Millions of people with a thirst for equity, justice and peace were living their lives, which were violently taken away
Despite obvious differences, all of this reminds me of episodes we went through during the civil war and dictatorship in this country. In October 1990 Kagame and his men invade Rwanda from Uganda and initiate a war to seize (lost) power. They do not completely succeed and the war degenerates into genocide. After 100 days of multidirectional murderous madness, he takes power by force in July 1994, initiating a harsh repression in his country (in addition to two wars in neighboring DR Congo, which continue to produce thousands of refugees in Africa and Europe), recasting himself as a democrat in the international community while remaining a systematically repressive dictator. This year he will probably be reelected president with almost 100 percent of the vote. I have the impression that individuals and peoples have less need for liberators of the fatherland, populists and providers of material freedom (in the form of visionary leaders and/or leaders of multinational corporations) and more of a need for citizens who are at the service of individuals and peoples.

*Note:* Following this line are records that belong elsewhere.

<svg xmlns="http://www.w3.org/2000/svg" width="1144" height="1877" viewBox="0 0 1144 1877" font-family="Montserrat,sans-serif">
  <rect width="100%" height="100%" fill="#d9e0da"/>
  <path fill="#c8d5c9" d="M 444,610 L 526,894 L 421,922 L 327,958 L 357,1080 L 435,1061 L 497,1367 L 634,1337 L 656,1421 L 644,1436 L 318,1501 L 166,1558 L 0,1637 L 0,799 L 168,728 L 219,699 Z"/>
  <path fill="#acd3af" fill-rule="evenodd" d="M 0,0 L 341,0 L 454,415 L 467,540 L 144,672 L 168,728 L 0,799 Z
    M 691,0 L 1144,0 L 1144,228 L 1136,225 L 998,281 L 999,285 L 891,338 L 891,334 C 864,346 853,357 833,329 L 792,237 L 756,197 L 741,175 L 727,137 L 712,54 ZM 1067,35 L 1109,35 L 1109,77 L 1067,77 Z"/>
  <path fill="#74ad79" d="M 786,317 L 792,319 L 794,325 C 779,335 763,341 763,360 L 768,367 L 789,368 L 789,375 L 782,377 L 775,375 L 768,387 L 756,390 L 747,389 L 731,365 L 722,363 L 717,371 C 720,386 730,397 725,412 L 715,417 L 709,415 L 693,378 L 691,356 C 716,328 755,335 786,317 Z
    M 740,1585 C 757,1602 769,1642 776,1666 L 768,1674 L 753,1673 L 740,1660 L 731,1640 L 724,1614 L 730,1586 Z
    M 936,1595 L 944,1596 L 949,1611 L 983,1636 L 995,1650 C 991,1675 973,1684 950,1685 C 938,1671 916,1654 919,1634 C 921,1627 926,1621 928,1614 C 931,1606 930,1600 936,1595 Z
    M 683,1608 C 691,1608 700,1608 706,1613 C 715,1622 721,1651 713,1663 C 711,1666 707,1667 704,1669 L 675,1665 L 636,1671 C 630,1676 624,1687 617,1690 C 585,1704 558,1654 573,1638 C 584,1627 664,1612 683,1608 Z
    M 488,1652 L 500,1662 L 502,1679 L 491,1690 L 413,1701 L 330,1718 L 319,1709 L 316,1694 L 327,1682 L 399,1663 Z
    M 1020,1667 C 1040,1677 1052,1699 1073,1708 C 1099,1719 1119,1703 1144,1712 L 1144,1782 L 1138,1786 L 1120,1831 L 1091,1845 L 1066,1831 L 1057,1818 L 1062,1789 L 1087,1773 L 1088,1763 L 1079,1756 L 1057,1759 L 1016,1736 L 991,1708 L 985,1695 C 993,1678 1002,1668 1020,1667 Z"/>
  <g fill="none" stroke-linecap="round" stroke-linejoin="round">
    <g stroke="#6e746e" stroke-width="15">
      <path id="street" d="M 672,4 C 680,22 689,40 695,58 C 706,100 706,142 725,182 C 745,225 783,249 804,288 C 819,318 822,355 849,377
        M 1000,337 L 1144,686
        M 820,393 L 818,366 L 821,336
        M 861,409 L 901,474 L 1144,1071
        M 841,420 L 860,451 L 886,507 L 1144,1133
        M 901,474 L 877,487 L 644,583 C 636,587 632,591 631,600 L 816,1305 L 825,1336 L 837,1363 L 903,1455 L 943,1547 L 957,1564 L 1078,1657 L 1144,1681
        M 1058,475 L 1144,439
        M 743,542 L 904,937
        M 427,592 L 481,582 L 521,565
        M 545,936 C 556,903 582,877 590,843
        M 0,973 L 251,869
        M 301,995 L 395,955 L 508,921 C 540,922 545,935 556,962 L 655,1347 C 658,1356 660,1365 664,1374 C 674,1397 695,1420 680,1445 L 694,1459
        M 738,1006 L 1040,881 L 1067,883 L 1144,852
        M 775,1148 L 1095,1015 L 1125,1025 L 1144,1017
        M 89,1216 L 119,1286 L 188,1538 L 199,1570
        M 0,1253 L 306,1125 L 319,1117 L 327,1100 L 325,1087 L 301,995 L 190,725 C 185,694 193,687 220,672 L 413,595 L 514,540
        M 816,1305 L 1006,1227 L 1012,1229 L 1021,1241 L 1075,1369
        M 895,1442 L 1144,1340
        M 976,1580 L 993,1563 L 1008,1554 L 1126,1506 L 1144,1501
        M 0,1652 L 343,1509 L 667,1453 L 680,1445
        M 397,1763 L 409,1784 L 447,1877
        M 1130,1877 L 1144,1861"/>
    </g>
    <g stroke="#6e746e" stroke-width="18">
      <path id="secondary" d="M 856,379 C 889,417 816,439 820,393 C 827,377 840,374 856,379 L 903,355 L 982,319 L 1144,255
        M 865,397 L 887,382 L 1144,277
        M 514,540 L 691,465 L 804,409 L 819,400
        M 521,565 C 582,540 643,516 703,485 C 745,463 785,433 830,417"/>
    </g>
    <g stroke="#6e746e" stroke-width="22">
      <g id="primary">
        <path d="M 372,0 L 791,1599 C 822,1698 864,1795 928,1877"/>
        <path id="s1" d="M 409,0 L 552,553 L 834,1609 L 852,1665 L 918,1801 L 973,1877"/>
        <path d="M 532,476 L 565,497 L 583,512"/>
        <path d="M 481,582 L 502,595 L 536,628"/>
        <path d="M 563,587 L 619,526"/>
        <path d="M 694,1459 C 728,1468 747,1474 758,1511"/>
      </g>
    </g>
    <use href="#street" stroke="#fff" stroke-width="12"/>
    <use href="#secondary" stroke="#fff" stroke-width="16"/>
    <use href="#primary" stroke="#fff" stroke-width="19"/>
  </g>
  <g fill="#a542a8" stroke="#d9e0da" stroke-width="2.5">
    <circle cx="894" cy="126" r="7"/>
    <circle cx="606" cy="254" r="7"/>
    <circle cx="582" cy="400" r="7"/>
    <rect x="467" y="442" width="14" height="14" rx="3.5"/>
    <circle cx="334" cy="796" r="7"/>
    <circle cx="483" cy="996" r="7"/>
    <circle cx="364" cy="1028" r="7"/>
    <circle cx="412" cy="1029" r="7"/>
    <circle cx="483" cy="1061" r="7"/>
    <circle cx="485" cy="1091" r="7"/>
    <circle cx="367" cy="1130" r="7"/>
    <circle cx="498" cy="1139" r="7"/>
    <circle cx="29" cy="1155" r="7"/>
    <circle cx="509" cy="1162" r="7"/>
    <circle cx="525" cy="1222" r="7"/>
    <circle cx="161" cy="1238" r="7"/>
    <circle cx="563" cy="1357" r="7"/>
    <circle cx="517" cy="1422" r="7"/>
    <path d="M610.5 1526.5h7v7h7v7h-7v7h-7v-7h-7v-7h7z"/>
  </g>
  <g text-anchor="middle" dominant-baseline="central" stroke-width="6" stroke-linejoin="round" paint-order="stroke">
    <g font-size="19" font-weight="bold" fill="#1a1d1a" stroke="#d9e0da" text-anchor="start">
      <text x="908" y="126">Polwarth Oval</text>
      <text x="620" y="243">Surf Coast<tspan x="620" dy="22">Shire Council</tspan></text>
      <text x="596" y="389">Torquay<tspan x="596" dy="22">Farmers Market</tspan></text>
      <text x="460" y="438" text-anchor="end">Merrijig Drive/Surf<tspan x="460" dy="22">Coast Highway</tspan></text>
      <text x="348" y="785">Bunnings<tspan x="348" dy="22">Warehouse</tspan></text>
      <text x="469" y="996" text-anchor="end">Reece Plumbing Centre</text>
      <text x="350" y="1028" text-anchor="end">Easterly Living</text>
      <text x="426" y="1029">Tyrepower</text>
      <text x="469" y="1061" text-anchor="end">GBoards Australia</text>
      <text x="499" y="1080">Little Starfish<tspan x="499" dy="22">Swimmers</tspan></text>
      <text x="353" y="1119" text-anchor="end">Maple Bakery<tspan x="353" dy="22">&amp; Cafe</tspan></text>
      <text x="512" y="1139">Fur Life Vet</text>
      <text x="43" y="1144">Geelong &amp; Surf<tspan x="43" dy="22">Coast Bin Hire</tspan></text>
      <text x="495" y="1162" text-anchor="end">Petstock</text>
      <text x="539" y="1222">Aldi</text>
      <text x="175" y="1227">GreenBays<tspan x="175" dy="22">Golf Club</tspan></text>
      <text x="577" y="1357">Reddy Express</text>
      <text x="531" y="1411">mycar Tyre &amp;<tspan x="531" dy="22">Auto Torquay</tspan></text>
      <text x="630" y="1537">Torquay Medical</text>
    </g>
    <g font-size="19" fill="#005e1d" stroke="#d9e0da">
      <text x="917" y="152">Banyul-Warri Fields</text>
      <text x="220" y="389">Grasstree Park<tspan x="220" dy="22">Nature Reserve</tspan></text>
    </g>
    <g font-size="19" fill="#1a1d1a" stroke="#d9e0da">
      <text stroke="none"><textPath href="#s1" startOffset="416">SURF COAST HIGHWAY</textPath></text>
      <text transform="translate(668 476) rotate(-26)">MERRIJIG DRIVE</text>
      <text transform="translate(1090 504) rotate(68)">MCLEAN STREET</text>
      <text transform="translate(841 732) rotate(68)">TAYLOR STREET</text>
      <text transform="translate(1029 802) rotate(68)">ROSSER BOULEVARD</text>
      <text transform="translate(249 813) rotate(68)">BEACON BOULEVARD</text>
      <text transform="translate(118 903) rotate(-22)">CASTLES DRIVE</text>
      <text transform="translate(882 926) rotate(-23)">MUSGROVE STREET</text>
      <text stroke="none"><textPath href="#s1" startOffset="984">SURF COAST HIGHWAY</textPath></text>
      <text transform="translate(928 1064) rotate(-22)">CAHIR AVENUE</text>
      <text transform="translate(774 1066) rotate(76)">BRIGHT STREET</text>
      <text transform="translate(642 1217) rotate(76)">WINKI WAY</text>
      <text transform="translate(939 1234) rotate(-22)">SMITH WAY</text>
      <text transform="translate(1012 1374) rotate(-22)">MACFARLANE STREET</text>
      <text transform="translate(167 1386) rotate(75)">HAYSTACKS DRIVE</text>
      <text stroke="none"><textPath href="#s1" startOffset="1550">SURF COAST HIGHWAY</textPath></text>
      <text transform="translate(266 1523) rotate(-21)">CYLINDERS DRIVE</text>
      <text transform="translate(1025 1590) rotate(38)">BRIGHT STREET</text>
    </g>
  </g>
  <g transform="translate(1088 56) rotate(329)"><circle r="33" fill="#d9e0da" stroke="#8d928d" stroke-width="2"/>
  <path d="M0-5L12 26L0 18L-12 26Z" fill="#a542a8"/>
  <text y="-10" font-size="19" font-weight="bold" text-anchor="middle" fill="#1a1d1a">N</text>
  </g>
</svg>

The International Criminal Tribunal for Rwanda, which was set up to investigate the most serious crimes committed in this country (only in 1994), has investigated only one part of the conflict and has not wanted to investigate the death of the missionary Vallmajó, or those of Hutu and Tutsi bishops and religious workers, or Hutu and Twa victims. It has only condemned some twenty Hutu leaders of the Habyarimana regime against which Kagame fought. This court cannot investigate the death of Flors and her copanions in 1997 or the rest of the Spanish, Rwandan and Congolese victims. The International Criminal Court cannot do so either since it is only competent to investigate crimes committed after 2002.
We have less need for liberators of the fatherland, populists and suppliers of material freedom and more of citizens at the service of individuals and peoples
That is why the relatives of Flors Sirera and the Catalan, Spanish and Rwandan victims, together with prominent public institutions (including the town councils of Figueres, Manresa, Navata and Seville) and national and international NGOs, filed a judicial action according to the principle of universal justice. After years of investigation with protected witnesses, the judge issued international arrest warrants for forty members of Rwanda’s political-military leadership, beginning with Kagame. From then on there were numerous international impacts2, which tried to be neutralized. The last one, the arrest – at the request of a Spanish judge – of General Karake Karenzi in London, who managed to avoid the extradition trial thanks to the maneuvers and political interference of the British prosecution and of Karake’s lawyer, Cherie Blair (wife of former prime minister Tony Blair and “free” advisor to Kagame). Furthermore the Spanish government wanted to suppress universal justice, forcing victims to appeal in amparo before the Constitutional Court.
We continue today to focus our attention on Flors, Manuel, Luis, Victoire and all those who, regardless of their position of responsibility, decide to serve individuals and peoples and work for the realization of human rights in more equitable, harmonious and peaceful societies.
1. Victoire Ingabire, already as a political prisoner, was one of the nominees for the European Parliament’s Sakharov Prize for Freedom of Thought, and is, for the third consecutive year, a candidate for the Catalonia International Prize granted by the Generalitat of Catalonia. She has also been a candidate for the ICIP Peace in Progress Award 2016.